I recently became aware of a deeper part of my healing process. Finally becoming more accepting with my limitations each day, I am learning to let go of layers of resistance that I had been assuming in my discomfort with my lack of health. One day while driving off to an outing with my daughter, unwilling to say no to this precious time, not wanting to miss it because of my physical weakness, I became acutely aware of the deep fatigue I was experiencing. Instead of pushing against it internally and casting it aside to minimize the distraction it presented as I often do, I told myself to breathe into it. Gently I felt the breath infusing my inner world of fatigue. It did not make the fatigue go away but it did not exasperate it either; rather it subtly shifted to a more gentle space. As I continued to give attention to this breathing and the awareness of the shift from resistance to nonresistance to the fatigue, a deeper awareness became suddenly apparent. It came in its formless wordless way that my inner wisdom often does. It just appears in its fullness, a simple and powerful knowing. I knew in that moment that I was inwardly judging myself for this physical weakness and instability, for having a disorder that I try hard to ignore, that I desperately want to shed. The words that I would not allow my mind to speak inwardly but were there anyway, illuminating that formless, wordless knowing were, “I am so disappointed in your weakness – I cannot count on you when you continually let me and those I love down by not being what you once were, full of endless energy and enthusiasm and the ability to do, do, do, how could you do this to me and when will you stop this madness?” Ouch, ouch, ouch.

In that moment I became instantly sad for myself. How could I be so unaccepting, setting expectations that were driven by my past and not the present, by what I want, not what I am in need of and capable of easily.  I knew immediately this is not how I would treat anyone else in my life. I would feel terrible if anyone I loved thought that I would feel this way about their limitations and their weaknesses, their realities. It made me cry to realize how harsh I was being deep inside to myself.

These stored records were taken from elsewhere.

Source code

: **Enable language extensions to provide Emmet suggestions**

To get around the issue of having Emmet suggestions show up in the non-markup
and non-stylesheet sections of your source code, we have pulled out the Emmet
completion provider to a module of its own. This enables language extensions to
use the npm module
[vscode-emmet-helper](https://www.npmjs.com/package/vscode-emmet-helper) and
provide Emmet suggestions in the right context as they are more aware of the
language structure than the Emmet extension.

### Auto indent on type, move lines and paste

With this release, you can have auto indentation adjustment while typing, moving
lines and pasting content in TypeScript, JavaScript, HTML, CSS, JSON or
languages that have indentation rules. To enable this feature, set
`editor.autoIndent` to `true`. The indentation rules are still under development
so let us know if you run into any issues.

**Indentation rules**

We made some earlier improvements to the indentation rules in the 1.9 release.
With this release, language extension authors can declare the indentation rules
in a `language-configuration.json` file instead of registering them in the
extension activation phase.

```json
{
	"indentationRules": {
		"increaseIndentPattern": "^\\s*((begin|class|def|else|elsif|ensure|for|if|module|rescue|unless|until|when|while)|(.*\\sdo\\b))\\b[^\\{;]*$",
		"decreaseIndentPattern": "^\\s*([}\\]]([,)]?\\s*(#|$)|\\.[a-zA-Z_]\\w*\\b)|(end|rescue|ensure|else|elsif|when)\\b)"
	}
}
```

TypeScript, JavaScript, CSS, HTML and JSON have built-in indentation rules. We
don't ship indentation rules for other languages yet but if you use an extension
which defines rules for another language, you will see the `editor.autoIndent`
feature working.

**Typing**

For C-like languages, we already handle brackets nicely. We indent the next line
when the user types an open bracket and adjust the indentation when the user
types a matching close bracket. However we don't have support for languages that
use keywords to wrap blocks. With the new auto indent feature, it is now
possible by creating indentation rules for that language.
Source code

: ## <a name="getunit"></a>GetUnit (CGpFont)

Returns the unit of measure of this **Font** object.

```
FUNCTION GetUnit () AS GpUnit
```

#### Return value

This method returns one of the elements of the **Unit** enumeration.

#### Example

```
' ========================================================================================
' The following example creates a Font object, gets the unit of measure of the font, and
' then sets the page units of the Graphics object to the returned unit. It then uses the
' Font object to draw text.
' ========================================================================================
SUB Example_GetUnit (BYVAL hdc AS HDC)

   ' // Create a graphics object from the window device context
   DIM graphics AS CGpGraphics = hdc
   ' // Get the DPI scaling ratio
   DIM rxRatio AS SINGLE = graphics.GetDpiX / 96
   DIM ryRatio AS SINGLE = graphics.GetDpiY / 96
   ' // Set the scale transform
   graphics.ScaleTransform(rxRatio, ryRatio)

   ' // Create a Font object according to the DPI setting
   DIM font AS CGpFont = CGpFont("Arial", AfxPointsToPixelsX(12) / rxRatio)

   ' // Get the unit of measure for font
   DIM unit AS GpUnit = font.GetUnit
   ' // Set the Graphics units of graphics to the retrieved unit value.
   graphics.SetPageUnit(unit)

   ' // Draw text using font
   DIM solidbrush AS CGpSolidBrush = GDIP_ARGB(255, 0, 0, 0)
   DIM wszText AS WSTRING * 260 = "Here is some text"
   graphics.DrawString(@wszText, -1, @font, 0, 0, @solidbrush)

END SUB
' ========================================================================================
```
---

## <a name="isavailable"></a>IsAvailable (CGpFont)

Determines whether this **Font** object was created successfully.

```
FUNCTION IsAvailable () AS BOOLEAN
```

Today, grateful for this deeper awakening to my inner world, I continue my process of healing. I feel more at peace now that I really am accepting my health each day just for what it is, not just saying that I am. I realize that when I used to tell clients healing is not necessarily about making the “sickness” go away, but rather feeling whole in spite or because of it, I could impart this as a piece of information. Now it is a deep wisdom that resides within me as life experience. I do not know if this grave disease will stay in remission. I do not know if there is perhaps another chronic condition that contributes to the fatigue, the chronic aching and the lack of sustainable energy within. But I do know that this is my life experience right now. I can either live it fully or I can resist it, ignore it and judge it. I have tried the latter ways of living with these limitations and am aware that they only caused more dis-ease and would never have helped me feel better in the long haul. Now I am learning to live it fully.

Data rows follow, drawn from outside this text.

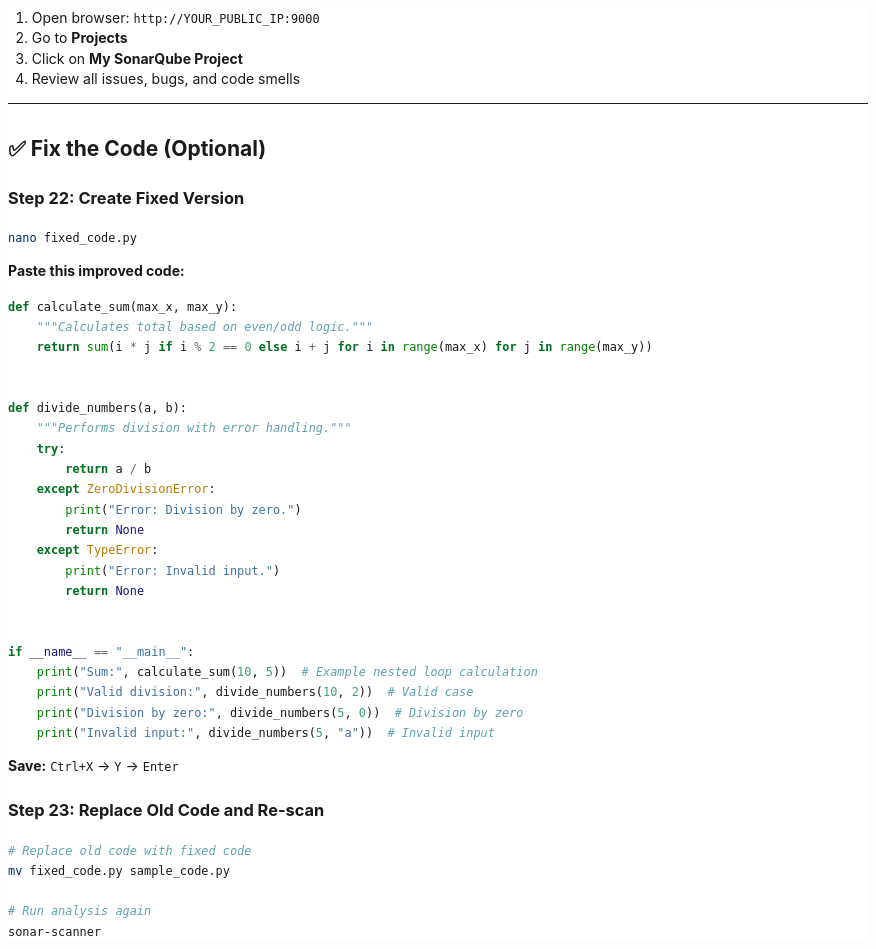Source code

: 1. Open browser: `http://YOUR_PUBLIC_IP:9000`
2. Go to **Projects**
3. Click on **My SonarQube Project**
4. Review all issues, bugs, and code smells

---

## ✅ Fix the Code (Optional)

### Step 22: Create Fixed Version

```bash
nano fixed_code.py
```

**Paste this improved code:**

```python
def calculate_sum(max_x, max_y):
    """Calculates total based on even/odd logic."""
    return sum(i * j if i % 2 == 0 else i + j for i in range(max_x) for j in range(max_y))


def divide_numbers(a, b):
    """Performs division with error handling."""
    try:
        return a / b
    except ZeroDivisionError:
        print("Error: Division by zero.")
        return None
    except TypeError:
        print("Error: Invalid input.")
        return None


if __name__ == "__main__":
    print("Sum:", calculate_sum(10, 5))  # Example nested loop calculation
    print("Valid division:", divide_numbers(10, 2))  # Valid case
    print("Division by zero:", divide_numbers(5, 0))  # Division by zero
    print("Invalid input:", divide_numbers(5, "a"))  # Invalid input
```

**Save:** `Ctrl+X` → `Y` → `Enter`

### Step 23: Replace Old Code and Re-scan

```bash
# Replace old code with fixed code
mv fixed_code.py sample_code.py

# Run analysis again
sonar-scanner
```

Yet again my breath leads me into and through my body to a deeper existence, beyond my physical form where I am aware that I am more than my body. Today I thank my body for the lessons of non-resistance to that which I would change if I could, but sometimes cannot. It reminds me of my true power - the “me” that is more than my body. But it is my body that allows me to be aware of this. This aging vehicle that transports my growing consciousness about, I am still fortunate to have it. Today I honor it as the gifted teacher that it is to me.

As a footnote, I was diagnosed with Graves disease again at the onset of menopause, nine years after the first diagnosis. This imbalance signaled great passages of my life where I took the time to more deeply love and understand myself. I am happy to report that I do not experience the symptoms of Graves disease today.